## 抽出テキスト
===

なお,読売は記事が見つからなかった。毎日は6月上旬時点では報道せず,後述の東大の態度が確定した後に報じてはいるが「受験生の選択の幅を広げるための制度変更が,実質的意義を失った」と問題の本質の見えていないようなコメントがやや気になった。ちゃんと経緯を知っていれば,九州大学方式が採用される前から,受験生の選択肢は実質的に縮んだ制度改革であることはわかるはずなのだが。総じて,他の出来事でもこうした捏造じみた報道がなされているかと思うとぞっとする話で,自分が詳しい業界だとこういうことも見えてくるのかと,自分としては割と衝撃を受けた一件だった。

===

データ項目:
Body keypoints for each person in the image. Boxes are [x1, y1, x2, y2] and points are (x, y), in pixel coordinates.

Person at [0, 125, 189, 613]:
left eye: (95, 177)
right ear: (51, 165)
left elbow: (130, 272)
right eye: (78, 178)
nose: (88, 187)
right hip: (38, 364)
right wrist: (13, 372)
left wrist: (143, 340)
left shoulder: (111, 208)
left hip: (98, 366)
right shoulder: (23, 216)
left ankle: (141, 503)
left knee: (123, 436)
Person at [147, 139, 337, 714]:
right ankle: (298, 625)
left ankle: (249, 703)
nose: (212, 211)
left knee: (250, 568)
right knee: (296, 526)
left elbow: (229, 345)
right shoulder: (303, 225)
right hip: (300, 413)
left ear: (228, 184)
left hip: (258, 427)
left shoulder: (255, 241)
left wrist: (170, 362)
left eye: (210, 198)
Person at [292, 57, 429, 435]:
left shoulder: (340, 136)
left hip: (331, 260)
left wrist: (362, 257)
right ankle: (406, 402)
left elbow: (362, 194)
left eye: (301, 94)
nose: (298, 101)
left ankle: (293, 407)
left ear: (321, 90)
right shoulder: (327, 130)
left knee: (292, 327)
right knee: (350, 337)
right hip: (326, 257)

===

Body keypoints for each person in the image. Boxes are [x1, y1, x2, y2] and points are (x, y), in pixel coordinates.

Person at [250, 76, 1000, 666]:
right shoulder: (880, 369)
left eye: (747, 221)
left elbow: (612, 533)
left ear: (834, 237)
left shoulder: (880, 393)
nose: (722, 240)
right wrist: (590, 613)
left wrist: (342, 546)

===

## 作業内容
A: 入試報道の文章のうち、「なお,読売は記事が見つからな」から「割と衝撃を受けた一件だった。」までの部分をそのまま書き写してください。
B: 入試報道の文章を、最後の文の後から書き進めてください。
データの各行は参照しなくてかまいません。

## 解答一覧
A:
なお,読売は記事が見つからなかった。毎日は6月上旬時点では報道せず,後述の東大の態度が確定した後に報じてはいるが「受験生の選択の幅を広げるための制度変更が,実質的意義を失った」と問題の本質の見えていないようなコメントがやや気になった。ちゃんと経緯を知っていれば,九州大学方式が採用される前から,受験生の選択肢は実質的に縮んだ制度改革であることはわかるはずなのだが。総じて,他の出来事でもこうした捏造じみた報道がなされているかと思うとぞっとする話で,自分が詳しい業界だとこういうことも見えてくるのかと,自分としては割と衝撃を受けた一件だった。

B:
話を戻す。こうして今週(6/20),東大が入試要項を発表し,九州大学方式を採用することを正式に決定&通知した。これに伴い,国立大学協会が「来年度の国立大学入試は,なるべく全大学九州大学方式で行うことを要請する」と発表し,現時点で要項を発表している国立大学はほぼ全て九州大学方式に則っているはずである。さて,いつも通り反逆のカリスマ(笑)であり問題児である京都大学がいまだこの問題に関して沈黙を貫いており,現時点でもまだ入試要項を未発表である。なんかあそこの大学なら「130分使って解くという裏技を使うのも,テクニックの一つじゃね?あえて2科目目のマークシート採用とかおもしろそうじゃね?」とか言い出しかねないから怖い。
こちらでは,どうしてこのような制度が施行されるに至ったかについての前史を触れておく。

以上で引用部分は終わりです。